“There isn’t any food in London, cheap or dear, I keep telling you,” said Blanche, and left the room angrily, slamming the door behind her.
Millie sat moodily biting her nails.
“Blanche lets ’er temper get the better of ’er,” remarked Mrs Gosling addressing the spaces of the kitchen in which they were sitting.
“It’s right, worse luck,” said Millie. “We shall have to go. I ’ate it nearly as much as you do.”
The argument thus begun was continued with few intermissions for a whole week. A thunderstorm, followed by two days of overcast weather, came to the support of the older woman. One thing was certain among all these terrible perplexities, namely, that you couldn’t start off for a trip to the country on a wet day.
Meanwhile their stores continued to diminish, and one afternoon Mrs Gosling consented to take a walk with Blanche as far as Hammersmith Broadway.
The sight of that blank desert impressed her. Blanche pointed out the house in which she had seen the two women five days before, but no one was looking out of the window on that afternoon. Perhaps they had fled to the country, or were occupied elsewhere in the house, or perhaps they had left London by the easier way which had become so general in the past few months.

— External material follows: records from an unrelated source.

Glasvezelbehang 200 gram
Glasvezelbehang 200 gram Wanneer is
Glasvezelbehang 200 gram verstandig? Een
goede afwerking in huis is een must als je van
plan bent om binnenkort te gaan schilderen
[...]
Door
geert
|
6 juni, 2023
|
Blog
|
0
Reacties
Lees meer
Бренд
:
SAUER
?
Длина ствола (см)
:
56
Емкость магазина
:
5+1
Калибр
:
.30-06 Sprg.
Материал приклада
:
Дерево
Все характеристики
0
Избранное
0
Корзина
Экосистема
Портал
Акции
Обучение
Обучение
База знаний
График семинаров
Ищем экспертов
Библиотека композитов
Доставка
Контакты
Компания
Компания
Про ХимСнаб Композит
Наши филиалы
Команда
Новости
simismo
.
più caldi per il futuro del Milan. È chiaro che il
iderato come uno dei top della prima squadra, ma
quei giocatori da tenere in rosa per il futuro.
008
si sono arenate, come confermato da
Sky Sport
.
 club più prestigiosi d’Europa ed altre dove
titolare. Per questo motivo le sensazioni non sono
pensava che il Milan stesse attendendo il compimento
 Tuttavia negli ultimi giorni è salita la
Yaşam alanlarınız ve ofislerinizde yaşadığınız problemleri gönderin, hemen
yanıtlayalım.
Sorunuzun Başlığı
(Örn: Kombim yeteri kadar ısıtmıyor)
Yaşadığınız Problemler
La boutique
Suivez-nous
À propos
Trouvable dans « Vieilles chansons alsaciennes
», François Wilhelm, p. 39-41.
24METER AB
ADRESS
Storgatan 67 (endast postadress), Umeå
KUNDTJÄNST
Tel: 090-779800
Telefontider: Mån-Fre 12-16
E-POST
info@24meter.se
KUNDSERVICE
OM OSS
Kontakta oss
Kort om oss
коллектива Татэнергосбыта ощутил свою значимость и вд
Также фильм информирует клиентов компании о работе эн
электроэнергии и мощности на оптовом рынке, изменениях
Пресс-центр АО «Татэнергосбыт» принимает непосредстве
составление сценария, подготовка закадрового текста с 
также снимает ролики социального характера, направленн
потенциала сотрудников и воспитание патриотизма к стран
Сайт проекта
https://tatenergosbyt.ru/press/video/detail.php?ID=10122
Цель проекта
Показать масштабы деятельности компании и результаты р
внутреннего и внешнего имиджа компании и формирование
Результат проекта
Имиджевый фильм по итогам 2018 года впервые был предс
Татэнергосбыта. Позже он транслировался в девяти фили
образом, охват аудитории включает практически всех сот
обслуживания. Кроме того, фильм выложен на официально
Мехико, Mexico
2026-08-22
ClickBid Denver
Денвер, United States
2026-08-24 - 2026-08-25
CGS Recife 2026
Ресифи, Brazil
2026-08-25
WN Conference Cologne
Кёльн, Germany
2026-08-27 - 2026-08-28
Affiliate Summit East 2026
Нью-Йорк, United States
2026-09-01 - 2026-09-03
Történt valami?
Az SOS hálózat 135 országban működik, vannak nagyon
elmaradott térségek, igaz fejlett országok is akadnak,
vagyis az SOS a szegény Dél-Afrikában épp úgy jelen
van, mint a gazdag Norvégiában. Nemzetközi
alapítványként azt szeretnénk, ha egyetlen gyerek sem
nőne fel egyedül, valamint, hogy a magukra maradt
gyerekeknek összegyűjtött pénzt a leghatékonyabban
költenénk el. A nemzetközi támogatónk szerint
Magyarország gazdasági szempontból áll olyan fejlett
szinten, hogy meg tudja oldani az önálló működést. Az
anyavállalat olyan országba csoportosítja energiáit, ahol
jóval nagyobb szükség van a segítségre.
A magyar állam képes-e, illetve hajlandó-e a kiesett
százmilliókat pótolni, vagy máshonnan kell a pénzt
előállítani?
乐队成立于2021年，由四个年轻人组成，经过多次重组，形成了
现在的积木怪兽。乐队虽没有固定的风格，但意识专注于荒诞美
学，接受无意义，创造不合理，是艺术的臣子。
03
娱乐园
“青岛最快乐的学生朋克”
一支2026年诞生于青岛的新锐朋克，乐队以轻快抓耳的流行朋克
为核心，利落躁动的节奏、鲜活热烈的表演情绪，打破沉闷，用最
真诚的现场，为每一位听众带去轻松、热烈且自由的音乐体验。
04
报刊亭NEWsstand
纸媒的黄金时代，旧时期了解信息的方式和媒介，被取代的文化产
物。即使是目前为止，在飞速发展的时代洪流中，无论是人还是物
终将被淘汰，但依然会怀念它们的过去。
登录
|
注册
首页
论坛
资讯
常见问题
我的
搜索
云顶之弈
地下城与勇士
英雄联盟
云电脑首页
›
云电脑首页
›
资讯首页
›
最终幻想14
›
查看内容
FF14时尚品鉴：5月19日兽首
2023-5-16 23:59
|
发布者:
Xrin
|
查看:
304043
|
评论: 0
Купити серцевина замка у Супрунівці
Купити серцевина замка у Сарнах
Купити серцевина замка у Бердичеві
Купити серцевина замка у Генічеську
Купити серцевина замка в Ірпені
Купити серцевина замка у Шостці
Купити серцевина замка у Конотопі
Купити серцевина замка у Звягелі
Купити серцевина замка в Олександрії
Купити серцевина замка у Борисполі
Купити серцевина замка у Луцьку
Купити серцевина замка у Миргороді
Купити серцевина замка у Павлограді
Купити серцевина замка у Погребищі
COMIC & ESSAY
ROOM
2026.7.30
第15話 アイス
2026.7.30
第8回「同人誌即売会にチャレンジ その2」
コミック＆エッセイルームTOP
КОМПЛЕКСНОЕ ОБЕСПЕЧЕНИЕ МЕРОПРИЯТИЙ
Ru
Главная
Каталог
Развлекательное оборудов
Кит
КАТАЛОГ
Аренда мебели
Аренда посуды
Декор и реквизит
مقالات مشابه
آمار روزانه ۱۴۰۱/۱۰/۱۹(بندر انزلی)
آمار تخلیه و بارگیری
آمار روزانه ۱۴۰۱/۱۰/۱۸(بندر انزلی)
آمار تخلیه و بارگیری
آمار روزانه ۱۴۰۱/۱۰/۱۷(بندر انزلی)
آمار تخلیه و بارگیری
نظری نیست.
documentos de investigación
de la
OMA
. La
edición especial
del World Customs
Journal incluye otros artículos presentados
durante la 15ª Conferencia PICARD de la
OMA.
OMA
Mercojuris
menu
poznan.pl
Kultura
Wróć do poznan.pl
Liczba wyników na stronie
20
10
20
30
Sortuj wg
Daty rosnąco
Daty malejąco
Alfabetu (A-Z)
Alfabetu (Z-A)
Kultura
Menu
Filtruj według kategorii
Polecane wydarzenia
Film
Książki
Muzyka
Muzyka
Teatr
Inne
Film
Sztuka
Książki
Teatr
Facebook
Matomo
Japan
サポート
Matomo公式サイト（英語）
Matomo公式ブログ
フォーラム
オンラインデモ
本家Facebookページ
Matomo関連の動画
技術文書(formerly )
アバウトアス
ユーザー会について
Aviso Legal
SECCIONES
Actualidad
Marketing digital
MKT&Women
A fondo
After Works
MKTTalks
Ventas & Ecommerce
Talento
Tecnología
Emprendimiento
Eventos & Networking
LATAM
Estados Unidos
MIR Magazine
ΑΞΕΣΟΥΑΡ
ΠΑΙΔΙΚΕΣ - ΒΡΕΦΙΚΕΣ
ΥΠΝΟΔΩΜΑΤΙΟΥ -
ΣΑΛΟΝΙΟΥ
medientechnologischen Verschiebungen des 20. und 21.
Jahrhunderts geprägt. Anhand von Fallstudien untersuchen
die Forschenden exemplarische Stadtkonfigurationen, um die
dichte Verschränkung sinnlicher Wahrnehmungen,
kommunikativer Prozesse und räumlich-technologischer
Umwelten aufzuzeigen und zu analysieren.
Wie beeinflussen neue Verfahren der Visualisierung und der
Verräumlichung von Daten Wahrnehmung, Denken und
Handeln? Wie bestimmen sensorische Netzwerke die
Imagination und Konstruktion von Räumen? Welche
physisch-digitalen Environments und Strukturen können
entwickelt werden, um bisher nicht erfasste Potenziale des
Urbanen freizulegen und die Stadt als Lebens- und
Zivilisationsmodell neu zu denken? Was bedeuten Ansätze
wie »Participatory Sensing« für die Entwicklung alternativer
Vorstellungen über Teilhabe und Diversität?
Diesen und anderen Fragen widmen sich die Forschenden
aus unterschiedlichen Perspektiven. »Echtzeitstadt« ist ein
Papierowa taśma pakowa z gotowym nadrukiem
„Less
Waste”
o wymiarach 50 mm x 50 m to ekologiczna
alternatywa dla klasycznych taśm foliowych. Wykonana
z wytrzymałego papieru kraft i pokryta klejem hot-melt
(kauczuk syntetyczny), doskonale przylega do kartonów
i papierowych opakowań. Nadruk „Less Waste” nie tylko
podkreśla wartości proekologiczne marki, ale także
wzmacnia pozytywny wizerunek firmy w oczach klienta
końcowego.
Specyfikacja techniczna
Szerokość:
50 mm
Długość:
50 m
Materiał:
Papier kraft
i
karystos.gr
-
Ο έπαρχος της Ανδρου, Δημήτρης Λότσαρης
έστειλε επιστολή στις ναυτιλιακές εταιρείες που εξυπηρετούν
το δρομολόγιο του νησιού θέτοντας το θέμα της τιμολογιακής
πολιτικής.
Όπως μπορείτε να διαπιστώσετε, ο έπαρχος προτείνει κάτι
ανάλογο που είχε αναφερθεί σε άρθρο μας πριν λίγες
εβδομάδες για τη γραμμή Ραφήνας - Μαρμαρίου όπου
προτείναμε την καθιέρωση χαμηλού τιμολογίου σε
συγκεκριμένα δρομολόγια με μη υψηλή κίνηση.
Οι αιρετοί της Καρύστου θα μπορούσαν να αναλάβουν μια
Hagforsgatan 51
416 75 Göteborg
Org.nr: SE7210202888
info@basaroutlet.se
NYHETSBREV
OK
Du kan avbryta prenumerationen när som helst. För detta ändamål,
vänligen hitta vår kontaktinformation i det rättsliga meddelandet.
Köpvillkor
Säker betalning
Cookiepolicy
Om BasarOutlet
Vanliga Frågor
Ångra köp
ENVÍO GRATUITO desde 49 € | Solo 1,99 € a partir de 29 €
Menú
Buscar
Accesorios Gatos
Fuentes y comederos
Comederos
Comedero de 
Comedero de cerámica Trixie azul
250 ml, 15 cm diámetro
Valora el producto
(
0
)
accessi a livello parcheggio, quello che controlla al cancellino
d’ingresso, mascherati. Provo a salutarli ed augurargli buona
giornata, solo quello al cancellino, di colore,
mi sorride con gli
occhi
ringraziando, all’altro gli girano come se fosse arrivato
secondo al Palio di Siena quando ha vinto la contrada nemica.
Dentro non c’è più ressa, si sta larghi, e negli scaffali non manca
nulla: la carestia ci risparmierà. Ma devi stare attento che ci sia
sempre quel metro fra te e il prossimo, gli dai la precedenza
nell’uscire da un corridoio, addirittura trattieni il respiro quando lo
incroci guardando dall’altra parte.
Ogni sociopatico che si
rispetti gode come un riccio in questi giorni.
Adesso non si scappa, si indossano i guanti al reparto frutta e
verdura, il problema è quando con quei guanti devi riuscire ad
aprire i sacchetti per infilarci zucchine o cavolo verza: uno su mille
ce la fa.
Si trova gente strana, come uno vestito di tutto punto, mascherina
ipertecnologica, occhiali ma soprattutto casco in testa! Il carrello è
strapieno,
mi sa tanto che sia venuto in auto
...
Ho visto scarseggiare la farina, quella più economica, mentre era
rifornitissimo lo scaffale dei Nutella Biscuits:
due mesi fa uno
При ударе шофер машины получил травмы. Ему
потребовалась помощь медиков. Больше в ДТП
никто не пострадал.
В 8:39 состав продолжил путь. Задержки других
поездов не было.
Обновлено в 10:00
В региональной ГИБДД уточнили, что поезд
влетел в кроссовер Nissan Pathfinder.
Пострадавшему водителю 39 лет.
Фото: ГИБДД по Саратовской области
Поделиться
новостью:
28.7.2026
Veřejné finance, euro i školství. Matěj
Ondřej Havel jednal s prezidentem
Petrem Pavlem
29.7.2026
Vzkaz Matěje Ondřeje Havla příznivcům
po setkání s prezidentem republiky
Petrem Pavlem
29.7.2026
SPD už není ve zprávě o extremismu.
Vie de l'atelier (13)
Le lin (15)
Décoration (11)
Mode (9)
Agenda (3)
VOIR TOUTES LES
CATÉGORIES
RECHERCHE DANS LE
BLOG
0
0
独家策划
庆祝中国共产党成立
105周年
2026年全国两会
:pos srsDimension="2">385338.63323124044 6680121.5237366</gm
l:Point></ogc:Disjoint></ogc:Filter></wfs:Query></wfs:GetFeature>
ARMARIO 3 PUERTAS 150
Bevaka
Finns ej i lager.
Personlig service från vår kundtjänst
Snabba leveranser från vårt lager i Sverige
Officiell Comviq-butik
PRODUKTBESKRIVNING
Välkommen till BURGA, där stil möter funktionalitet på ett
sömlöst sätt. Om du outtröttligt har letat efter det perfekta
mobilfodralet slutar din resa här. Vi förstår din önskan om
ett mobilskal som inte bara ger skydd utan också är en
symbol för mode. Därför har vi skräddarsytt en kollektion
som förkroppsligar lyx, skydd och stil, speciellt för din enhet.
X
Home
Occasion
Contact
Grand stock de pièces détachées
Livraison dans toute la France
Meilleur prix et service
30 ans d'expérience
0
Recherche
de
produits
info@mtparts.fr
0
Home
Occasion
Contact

When she returned to the Putney house, Mrs Gosling wept and wished she, too, was dead, but she consented at last to Blanche’s continually urged proposition, in so far as she expressed herself willing to make a move of some sort. She thought they might, at least, go back and have a look at Wisteria Grove. And if Kilburn had, indeed, fallen as low as Hammersmith, then there was apparently no help for it and they must try their luck in the waste and desolation of the country. Perhaps some farmer’s wife might take them in for a time, until they had a chance to look about them. They had nearly a hundred pounds in gold.
The girls found a builder’s trolley in a yard near by, a truck of sturdy build on two wheels with a long handle. It bore marks of having held cement, and there were weeds growing in one end of it, but after it had been brought home and thoroughly scrubbed, it looked quite a presentable means for the transport of the “necessaries” they proposed to take with them.
They made too generous an estimate of essentials at first, piling their truck too high for safety and overtaxing their strength; but that problem, like many others, was finally solved for them by the clear-sighted guidance of necessity.